2.8.4S
SIMULATION OF WHEAT TAKE-ALL (GAEUMANNOMYCES GRAMINIS VAR. TRITICI) EFFECTS ON THE SEASONAL DEVELOPMENT OF WINTER WHEAT (TRITICUM AESTIVUM L.)

RW RICKMAN1 and P LUCAS2

1USDA Agricultural Research Service, PO Box 370, Pendleton, OR 97801, USA; 2 INRA, Station de Pathologie Vegetale, BP 29, 35650 Le Rheu Cedex, France

Background and objectives
The simulation of pathogen effects on a host plant requires an understanding of the growth and development of both organisms. Winter wheat (Triticum aestivum L.) and the take-all pathogen (Gaeumannomyces graminis var. tritici) have been studied sufficiently to attempt such a simulation. Take-all provides an opportunity to examine an apparently simple host-pathogen interaction. The pathogen infects wheat roots as they extend past an inoculum source located in the soil.

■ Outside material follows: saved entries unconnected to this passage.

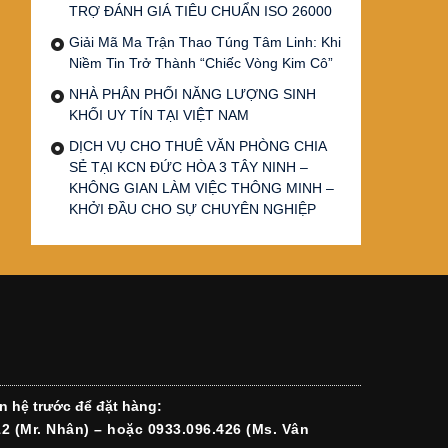
TRỢ ĐÁNH GIÁ TIÊU CHUẨN ISO 26000
Giải Mã Ma Trận Thao Túng Tâm Linh: Khi
Niềm Tin Trở Thành “Chiếc Vòng Kim Cô”
NHÀ PHÂN PHỐI NĂNG LƯỢNG SINH
KHỐI UY TÍN TẠI VIỆT NAM
DỊCH VỤ CHO THUÊ VĂN PHÒNG CHIA
SẺ TẠI KCN ĐỨC HÒA 3 TÂY NINH –
KHÔNG GIAN LÀM VIỆC THÔNG MINH –
KHỞI ĐẦU CHO SỰ CHUYÊN NGHIỆP
n hệ trước để đặt hàng:
12 (Mr. Nhân) – hoặc 0933.096.426 (Ms. Vân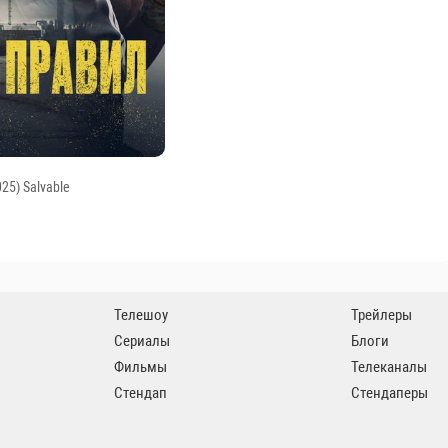
28 октября 2018
· 435
Stand Up: Юля Ахмедова — О гороскопе,
современном рыцарстве и выборе
мужчины
25) Salvable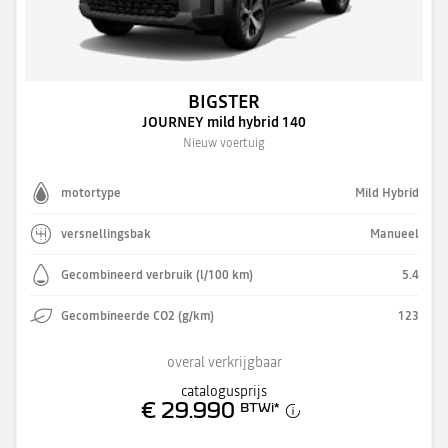
BIGSTER
JOURNEY mild hybrid 140
Nieuw voertuig
motortype
Mild Hybrid
versnellingsbak
Manueel
Gecombineerd verbruik (l/100 km)
5.4
Gecombineerde CO2 (g/km)
123
overal verkrijgbaar
catalogusprijs
€ 29.990
BTWi
*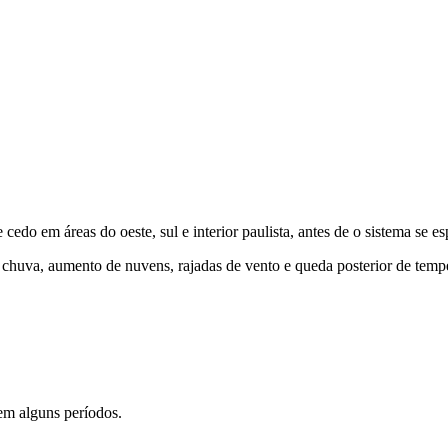
do em áreas do oeste, sul e interior paulista, antes de o sistema se es
a chuva, aumento de nuvens, rajadas de vento e queda posterior de temp
em alguns períodos.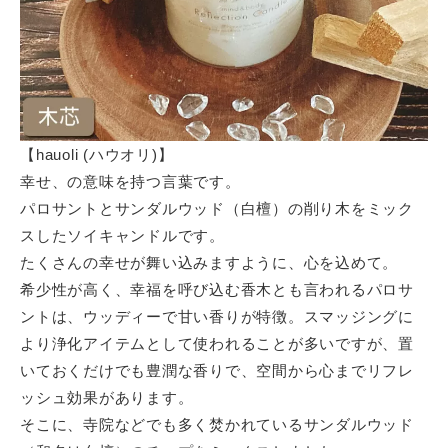
【hauoli (ハウオリ)】
幸せ、の意味を持つ言葉です。
パロサントとサンダルウッド（白檀）の削り木をミック
スしたソイキャンドルです。
たくさんの幸せが舞い込みますように、心を込めて。
希少性が高く、幸福を呼び込む香木とも言われるパロサ
ントは、ウッディーで甘い香りが特徴。スマッジングに
より浄化アイテムとして使われることが多いですが、置
いておくだけでも豊潤な香りで、空間から心までリフレ
ッシュ効果があります。
そこに、寺院などでも多く焚かれているサンダルウッド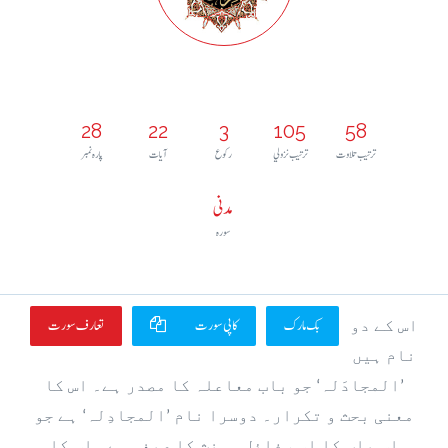
28
22
3
105
58
ترتيب تلاوت
ترتيب نزولي
رکوع
آيات
پارہ نمبر
مدنی
سورہ
بک مارک
کاپی سورت
تعارف سورت
اس کے دو
نام ہیں
’المجادَلہ‘ جو باب معاعلہ کا مصدر ہے۔ اس کا
معنی بحث و تکرار۔ دوسرا نام ’المجادِلہ‘ ہے جو
اس باب کا اسم فائل مونث کا صیغہ ہے۔ اس کا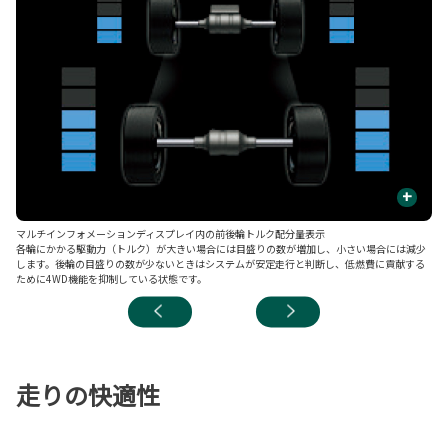
+
マルチインフォメーションディスプレイ内の前後輪トルク配分量表示
■
各輪にかかる駆動力（トルク）が大きい場合には目盛りの数が増加し、小さい場合には減少
後
します。後輪の目盛りの数が少ないときはシステムが安定走行と判断し、低燃費に貢献する
ッ
ために4WD機能を抑制している状態です。
走りの快適性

The probability of a root becoming infected depends upon the concentration and distribution of inoculum in the soil. Once infected, a root becomes nonfunctional for supplying nutrients and water to the plant as the pathogen occupies the cortex, endodermis, and phloem . The successful pathogen, however, does not appear to be a continuing sink for the plant's photosynthetic resources. Take-all simply prunes the root system. It is the objective of this paper to use the wheat model MODWht [1] and a root infection model to simulate the effect of timing and extent of root infection on wheat development and growth.

Materials and methods
The MODWht model computes the time of appearance and size of each plant part on a daily time step from germination through grain ripened. To simulate the effect of take-all, once a root is infected and fully occupied it will be considered nonfunctional and the plant will continue to grow with a restricted root system. The time of appearance of each root axis on a wheat plant can be computed as a linear function of cumulative degree days using the Celsius temperature scale and zero base temperature. The time of appearance of branches along each root can be also be approximated with linear functions using degree days, constant branch spacing and constant extension rates [2]. The axes and branches need not extend at the same constant rate. A more complex estimation of extension rates is possible using partitioned photosynthate supplies. Only after the consequences of possible infection patterns have been examined will it be worthwhile to estimate root extension using a daily photosynthate-dependent growth increment. Even when using the constant extension rate approximation for root extension, roots are determined to be infected or not during the daily computation cycle of the wheat model. Each root or branch is assigned a random number between 0 and 1. If the random value exceeds the probability of infection, that root or branch is considered uninfected and it continues to grow unrestricted. The probability of infection may change with time as it is dependent upon the amount of inoculum in the soil. The ratio of number of infected roots to number of roots on an undiseased plant at the same stage of development is used as a stress function to limit nutrient and water uptake. The effect of the disease on a plant is measured by comparing it to an unrestricted plant.

Results and conclusions
The computed effect of take-all on a plant is dependent upon the set of random values that determine which roots are infected and therefore nonfunctional. Since each run produces a new set of random numbers, each run produces a different result. It is only after creating a population of diseased plants that the effect of the disease on a crop can be examined. A population of diseased plants can be produced for each probability of infection. These populations also will differ depending on the nature of the statistical distribution from which random variables are chosen. The relationship between observed inoculum concentration and infection will determine whether a normal distribution or perhaps a log-normal distribution best represents this pathogen. Comparisons of simulation results with field observations will help to select the most appropriate distributions and host pathogen interactions.

References
1. Rickman, RW, Waldman SE, Klepper B, 1996. Agronomy Journal 88, 176-185.
2. Rickman RW, Klepper B, Belford RK, 1985. Proc. NATO Advanced Research Workshop on Wheat Growth and Modelling. April 9-12, 1984. Bristol UK, pp. 83-98.